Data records
- - - - -

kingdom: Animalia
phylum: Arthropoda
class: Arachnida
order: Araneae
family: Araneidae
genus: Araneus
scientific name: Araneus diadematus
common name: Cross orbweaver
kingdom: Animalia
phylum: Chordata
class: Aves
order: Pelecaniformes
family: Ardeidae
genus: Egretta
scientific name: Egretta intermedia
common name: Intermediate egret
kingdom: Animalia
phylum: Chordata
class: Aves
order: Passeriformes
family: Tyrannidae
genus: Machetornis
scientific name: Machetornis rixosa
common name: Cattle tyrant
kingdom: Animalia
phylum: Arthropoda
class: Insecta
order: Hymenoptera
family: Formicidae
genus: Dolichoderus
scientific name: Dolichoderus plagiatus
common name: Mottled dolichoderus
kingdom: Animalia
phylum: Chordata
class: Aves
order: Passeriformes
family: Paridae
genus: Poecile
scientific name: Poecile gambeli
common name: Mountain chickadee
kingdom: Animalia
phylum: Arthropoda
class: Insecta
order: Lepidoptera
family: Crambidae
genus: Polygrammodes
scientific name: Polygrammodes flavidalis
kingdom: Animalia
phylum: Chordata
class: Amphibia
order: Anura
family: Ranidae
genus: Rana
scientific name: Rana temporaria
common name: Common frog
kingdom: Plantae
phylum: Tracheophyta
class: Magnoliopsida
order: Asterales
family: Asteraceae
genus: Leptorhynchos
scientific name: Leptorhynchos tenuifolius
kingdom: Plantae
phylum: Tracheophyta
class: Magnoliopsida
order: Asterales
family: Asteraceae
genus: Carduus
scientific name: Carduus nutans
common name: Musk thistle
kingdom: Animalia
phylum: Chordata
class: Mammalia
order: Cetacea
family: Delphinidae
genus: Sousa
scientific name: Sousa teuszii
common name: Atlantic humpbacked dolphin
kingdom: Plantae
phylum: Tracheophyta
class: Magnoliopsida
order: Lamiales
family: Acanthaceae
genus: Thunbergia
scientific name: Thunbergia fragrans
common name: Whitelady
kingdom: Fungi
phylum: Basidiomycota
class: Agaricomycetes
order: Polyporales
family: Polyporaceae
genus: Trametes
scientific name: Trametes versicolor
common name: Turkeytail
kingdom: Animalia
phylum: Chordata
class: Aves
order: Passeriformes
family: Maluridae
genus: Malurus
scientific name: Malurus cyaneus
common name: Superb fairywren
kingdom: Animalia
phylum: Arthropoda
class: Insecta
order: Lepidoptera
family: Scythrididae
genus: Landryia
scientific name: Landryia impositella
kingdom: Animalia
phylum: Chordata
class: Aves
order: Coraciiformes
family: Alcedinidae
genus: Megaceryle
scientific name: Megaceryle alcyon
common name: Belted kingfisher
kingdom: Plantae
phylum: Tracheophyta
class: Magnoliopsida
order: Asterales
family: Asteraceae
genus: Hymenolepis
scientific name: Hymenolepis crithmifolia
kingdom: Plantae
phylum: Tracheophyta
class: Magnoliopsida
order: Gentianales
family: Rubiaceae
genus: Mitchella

- - - - -

→ Short exercise:
Can you write out the rows above word for word, starting with the line containing "scientific name: Landryia impositella" and continuing through the last row, with both ends included?

→ Exercise response:
scientific name: Landryia impositella
kingdom: Animalia
phylum: Chordata
class: Aves
order: Coraciiformes
family: Alcedinidae
genus: Megaceryle
scientific name: Megaceryle alcyon
common name: Belted kingfisher
kingdom: Plantae
phylum: Tracheophyta
class: Magnoliopsida
order: Asterales
family: Asteraceae
genus: Hymenolepis
scientific name: Hymenolepis crithmifolia
kingdom: Plantae
phylum: Tracheophyta
class: Magnoliopsida
order: Gentianales
family: Rubiaceae
genus: Mitchella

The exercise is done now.